Influence of the Sun
The ability of water to copy its clusters and other molecular structures is stably recorded but manifests itself with different intensity during the year and the 11-year solar cycle. This is explained by the fact that the stability of water clusters strongly depends on solar activity, which also affects the process of copying and reproduction of water clusters by bulk water. With an increase in solar influence, the copying process accelerates, but the stability of the reproduced clusters decreases, and they decompose faster. This is well manifested in their interaction with triethyl phosphite. The dependence of the rate of this reaction on fluctuations in solar activity was confirmed by regular 6-year (2015-2020) measurements.7,8 (Fig. 2)

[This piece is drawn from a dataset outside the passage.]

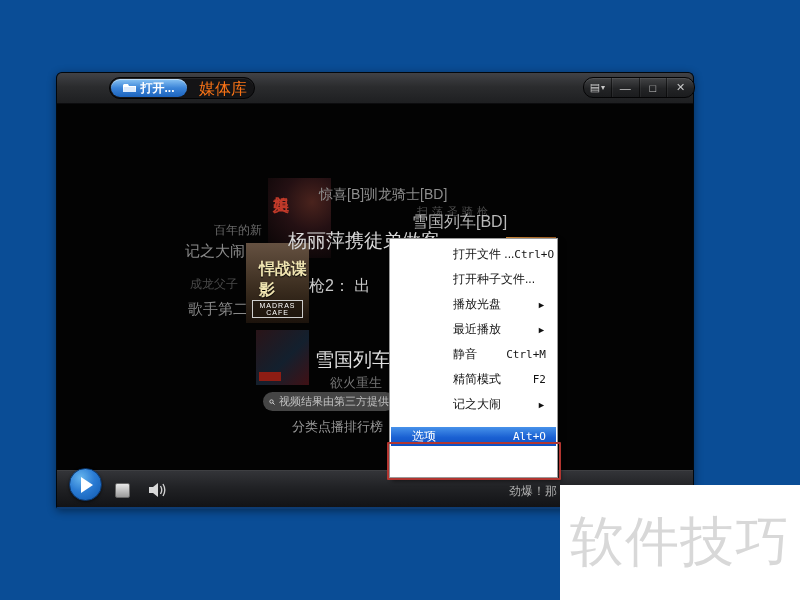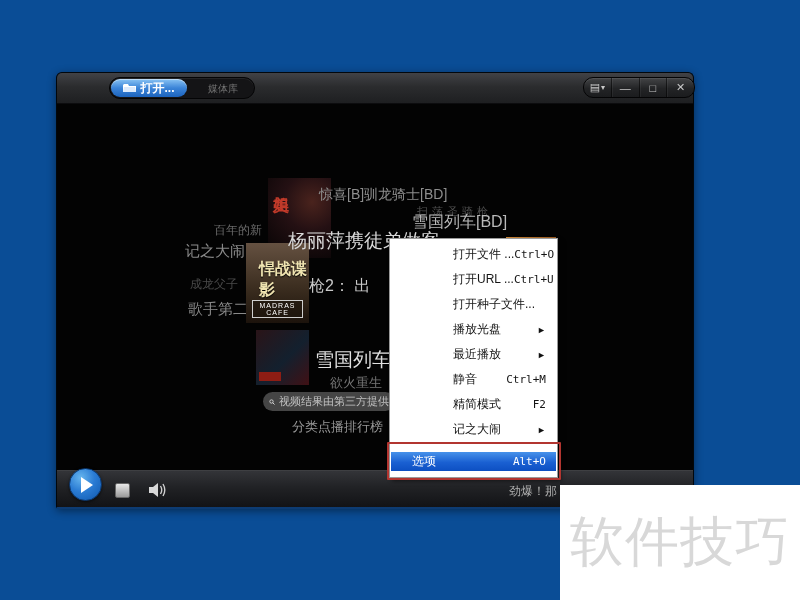"媒体库" .tab-lib { color: #737373 -> #f97316; font-size: 10px -> 16px }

The results obtained showed that in different periods of the 11-year solar cycle and within one year, the rate of this reaction can change by 200 times. Therefore, the clusters formed as a result of copying also constantly change their stability and retain their structure much longer during periods of low solar activity. For example, in July, the enlargement of water clusters in acetonitrile upon contact with copper occurs faster than in January. And after the termination of contact with copper, enlarged clusters retain their large size and low reactivity much longer in winter than in summer.
It should also be taken into account that the degree of influence of the Sun on water depends on the geographic latitude.7,8 These studies were carried out in Kyiv and tested in Bremen at 50° and 53° North latitude, respectively. Near the equator, the degree of solar influence is less variable, so the process of copying clusters should be more constant there throughout the year.